Here is the listing. Print it exactly.

START Records for this exercise

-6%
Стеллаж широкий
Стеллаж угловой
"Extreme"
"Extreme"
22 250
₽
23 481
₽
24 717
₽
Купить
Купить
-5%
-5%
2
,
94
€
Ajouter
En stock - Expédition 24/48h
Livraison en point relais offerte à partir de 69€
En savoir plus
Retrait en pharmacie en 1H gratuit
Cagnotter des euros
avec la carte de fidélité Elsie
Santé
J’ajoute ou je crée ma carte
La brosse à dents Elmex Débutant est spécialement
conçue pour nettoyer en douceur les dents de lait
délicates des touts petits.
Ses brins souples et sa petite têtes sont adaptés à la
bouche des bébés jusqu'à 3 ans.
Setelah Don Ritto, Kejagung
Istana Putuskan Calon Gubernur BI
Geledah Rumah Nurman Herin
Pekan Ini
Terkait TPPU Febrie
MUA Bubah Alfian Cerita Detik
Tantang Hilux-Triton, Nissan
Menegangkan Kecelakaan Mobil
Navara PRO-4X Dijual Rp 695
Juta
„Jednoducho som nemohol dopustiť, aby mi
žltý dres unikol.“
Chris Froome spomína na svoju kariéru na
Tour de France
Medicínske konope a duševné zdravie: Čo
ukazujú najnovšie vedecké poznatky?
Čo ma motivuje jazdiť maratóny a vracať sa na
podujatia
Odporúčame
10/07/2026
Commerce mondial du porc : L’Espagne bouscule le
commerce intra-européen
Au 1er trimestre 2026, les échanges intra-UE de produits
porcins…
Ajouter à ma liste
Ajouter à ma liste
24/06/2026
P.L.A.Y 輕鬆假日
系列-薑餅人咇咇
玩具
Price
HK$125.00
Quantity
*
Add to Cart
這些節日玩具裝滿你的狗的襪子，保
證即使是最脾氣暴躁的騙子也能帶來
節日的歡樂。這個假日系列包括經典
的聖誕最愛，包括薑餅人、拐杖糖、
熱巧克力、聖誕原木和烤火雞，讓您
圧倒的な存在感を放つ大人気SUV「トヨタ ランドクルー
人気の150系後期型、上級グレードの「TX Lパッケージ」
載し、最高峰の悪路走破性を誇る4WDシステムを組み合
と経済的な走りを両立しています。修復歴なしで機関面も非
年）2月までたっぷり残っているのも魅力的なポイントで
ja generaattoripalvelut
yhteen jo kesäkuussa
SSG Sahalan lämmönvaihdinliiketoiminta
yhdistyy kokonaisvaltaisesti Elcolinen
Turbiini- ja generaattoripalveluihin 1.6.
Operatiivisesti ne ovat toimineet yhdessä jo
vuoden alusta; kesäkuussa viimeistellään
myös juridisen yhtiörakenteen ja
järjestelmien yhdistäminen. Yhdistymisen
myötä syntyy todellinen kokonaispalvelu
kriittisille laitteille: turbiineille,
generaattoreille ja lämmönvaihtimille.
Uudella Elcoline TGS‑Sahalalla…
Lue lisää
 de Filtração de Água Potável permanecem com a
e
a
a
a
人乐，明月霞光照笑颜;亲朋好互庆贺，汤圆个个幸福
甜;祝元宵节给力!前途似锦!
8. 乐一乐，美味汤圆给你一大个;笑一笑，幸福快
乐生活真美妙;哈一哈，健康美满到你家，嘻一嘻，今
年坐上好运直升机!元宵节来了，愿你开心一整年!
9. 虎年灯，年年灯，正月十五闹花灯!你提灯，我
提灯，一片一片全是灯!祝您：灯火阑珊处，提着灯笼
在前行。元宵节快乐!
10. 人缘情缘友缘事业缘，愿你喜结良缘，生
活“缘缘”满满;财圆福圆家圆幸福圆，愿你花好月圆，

END Records for this exercise

Output of the task:
-6%
Стеллаж широкий
Стеллаж угловой
"Extreme"
"Extreme"
22 250
₽
23 481
₽
24 717
₽
Купить
Купить
-5%
-5%
2
,
94
€
Ajouter
En stock - Expédition 24/48h
Livraison en point relais offerte à partir de 69€
En savoir plus
Retrait en pharmacie en 1H gratuit
Cagnotter des euros
avec la carte de fidélité Elsie
Santé
J’ajoute ou je crée ma carte
La brosse à dents Elmex Débutant est spécialement
conçue pour nettoyer en douceur les dents de lait
délicates des touts petits.
Ses brins souples et sa petite têtes sont adaptés à la
bouche des bébés jusqu'à 3 ans.
Setelah Don Ritto, Kejagung
Istana Putuskan Calon Gubernur BI
Geledah Rumah Nurman Herin
Pekan Ini
Terkait TPPU Febrie
MUA Bubah Alfian Cerita Detik
Tantang Hilux-Triton, Nissan
Menegangkan Kecelakaan Mobil
Navara PRO-4X Dijual Rp 695
Juta
„Jednoducho som nemohol dopustiť, aby mi
žltý dres unikol.“
Chris Froome spomína na svoju kariéru na
Tour de France
Medicínske konope a duševné zdravie: Čo
ukazujú najnovšie vedecké poznatky?
Čo ma motivuje jazdiť maratóny a vracať sa na
podujatia
Odporúčame
10/07/2026
Commerce mondial du porc : L’Espagne bouscule le
commerce intra-européen
Au 1er trimestre 2026, les échanges intra-UE de produits
porcins…
Ajouter à ma liste
Ajouter à ma liste
24/06/2026
P.L.A.Y 輕鬆假日
系列-薑餅人咇咇
玩具
Price
HK$125.00
Quantity
*
Add to Cart
這些節日玩具裝滿你的狗的襪子，保
證即使是最脾氣暴躁的騙子也能帶來
節日的歡樂。這個假日系列包括經典
的聖誕最愛，包括薑餅人、拐杖糖、
熱巧克力、聖誕原木和烤火雞，讓您
圧倒的な存在感を放つ大人気SUV「トヨタ ランドクルー
人気の150系後期型、上級グレードの「TX Lパッケージ」
載し、最高峰の悪路走破性を誇る4WDシステムを組み合
と経済的な走りを両立しています。修復歴なしで機関面も非
年）2月までたっぷり残っているのも魅力的なポイントで
ja generaattoripalvelut
yhteen jo kesäkuussa
SSG Sahalan lämmönvaihdinliiketoiminta
yhdistyy kokonaisvaltaisesti Elcolinen
Turbiini- ja generaattoripalveluihin 1.6.
Operatiivisesti ne ovat toimineet yhdessä jo
vuoden alusta; kesäkuussa viimeistellään
myös juridisen yhtiörakenteen ja
järjestelmien yhdistäminen. Yhdistymisen
myötä syntyy todellinen kokonaispalvelu
kriittisille laitteille: turbiineille,
generaattoreille ja lämmönvaihtimille.
Uudella Elcoline TGS‑Sahalalla…
Lue lisää
 de Filtração de Água Potável permanecem com a
e
a
a
a
人乐，明月霞光照笑颜;亲朋好互庆贺，汤圆个个幸福
甜;祝元宵节给力!前途似锦!
8. 乐一乐，美味汤圆给你一大个;笑一笑，幸福快
乐生活真美妙;哈一哈，健康美满到你家，嘻一嘻，今
年坐上好运直升机!元宵节来了，愿你开心一整年!
9. 虎年灯，年年灯，正月十五闹花灯!你提灯，我
提灯，一片一片全是灯!祝您：灯火阑珊处，提着灯笼
在前行。元宵节快乐!
10. 人缘情缘友缘事业缘，愿你喜结良缘，生
活“缘缘”满满;财圆福圆家圆幸福圆，愿你花好月圆，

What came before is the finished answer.